Over a decade, the Keiser Lab developed AI and machine learning across a progression of scientific challenges: from predicting how drugs interact with protein targets, to decoding complex biological systems, to advancing the AI methods themselves.

Systems pharmacology & molecular prediction

Predicted drug-target network from Keiser et al., Nature 2009

The lab’s earliest work addressed a foundational problem: drugs rarely act on a single target. The Similarity Ensemble Approach (SEA) used the statistical similarity of ligand sets to predict unexpected drug-target interactions, revealing that many approved drugs hit targets no one had anticipated (Nat Biotechnol 2007; Nature 2009). These predictions were validated at scale, identifying clinically relevant off-target effects across hundreds of drugs (Nature 2012) and informing FDA drug safety surveillance (Clin Pharmacol Ther 2015).

To move beyond ligand similarity, the lab developed new molecular representations using deep learning. E3FP encoded 3D molecular shape into learnable fingerprints (J Med Chem 2017), and later work advanced molecular representation learning for medicinal chemistry more broadly (J Med Chem 2020). These efforts laid the groundwork for increasingly powerful AI approaches to molecular interaction.

AI for complex biological systems

The lab applied deep learning to problems where the biological complexity exceeded what traditional computational methods could address.

Trans-channel fluorescence learning predicts AT8-pTau from DAPI and YFP-tau channels, from Wong et al., Nature Machine Intelligence 2022

In phenotypic profiling, deep metric learning models decoded zebrafish behavioral responses to thousands of neuroactive compounds, identifying drugs with novel mechanisms of action that conventional target-based screening would miss (Nat Commun 2024; Nat Commun 2019). Trans-channel fluorescence learning generated informative image channels from high-content screens, unlocking historical datasets for Alzheimer’s drug discovery (Nat Mach Intell 2022).

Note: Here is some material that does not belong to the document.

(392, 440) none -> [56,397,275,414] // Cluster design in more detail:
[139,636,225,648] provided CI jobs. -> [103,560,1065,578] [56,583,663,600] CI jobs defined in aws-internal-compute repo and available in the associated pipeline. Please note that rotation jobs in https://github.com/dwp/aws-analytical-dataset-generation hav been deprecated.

In neuropathology, the lab built convolutional neural network pipelines for interpretable classification of Alzheimer’s disease pathologies (Nat Commun 2019), validated amyloid detection models across institutions (Acta Neuropathol Commun 2020; Commun Biol 2023), and developed tangle-tracer for precise neurofibrillary tangle segmentation from rapid point annotations. This work contributed to network-directed combination therapies for neurodegeneration (Cell 2025).

In genomics, the lab discovered that repetitive elements serve as key determinants of 3D genome folding (Cell Genom 2023) and developed ChromaFactor for deconvolution of single-molecule chromatin organization (PLoS Comput Biol 2025).

Advancing AI methods for science

The lab’s work progressively advanced the frontier of AI methods, not just applying existing models to scientific problems but developing new architectures, training paradigms, and evaluation frameworks.

AutoFragDiff: generative diffusion model designing a ligand inside a protein binding pocket, from Ghorbani et al., NeurIPS GenBio 2023

Generative models for molecular design represented the most forward-looking direction. AutoFragDiff introduced autoregressive fragment-based diffusion for pocket-aware ligand design, combining diffusion generative models with the structural constraints of protein binding sites (NeurIPS GenBio 2023). Attention-based learning on molecular ensembles explored how attention mechanisms could capture conformational diversity (NeurIPS ML4Molecules 2020). And the exceiver, a single-cell gene expression language model, applied transformer architectures to learn biological representations directly from transcriptomic data (NeurIPS LMRL 2022).

Rigorous evaluation of AI was a parallel theme. The lab demonstrated that adversarial controls are essential for scientific machine learning, showing how standard benchmarks can mislead (ACS Chem Biol 2018; Science 2018), developed robust concept activation vectors for semantic interpretability (ICML WHI 2020), and stress-tested diagnostic AI models for clinical readiness (NPJ Digit Med 2021). Methods for stochastic negative sampling improved molecular bioactivity prediction (J Chem Inf Model 2020), and VAE-based anomaly generation provided new tools for fuzz testing molecular representations (J Chem Inf Model 2025).

Retrieval-augmented and scalable approaches connected learned representations with efficient search. RAD applied hierarchical navigable small worlds to molecular docking (J Chem Inf Model 2024), and autoparty used machine learning to automate the visual inspection bottleneck in structure-based drug discovery (J Chem Inf Model 2025).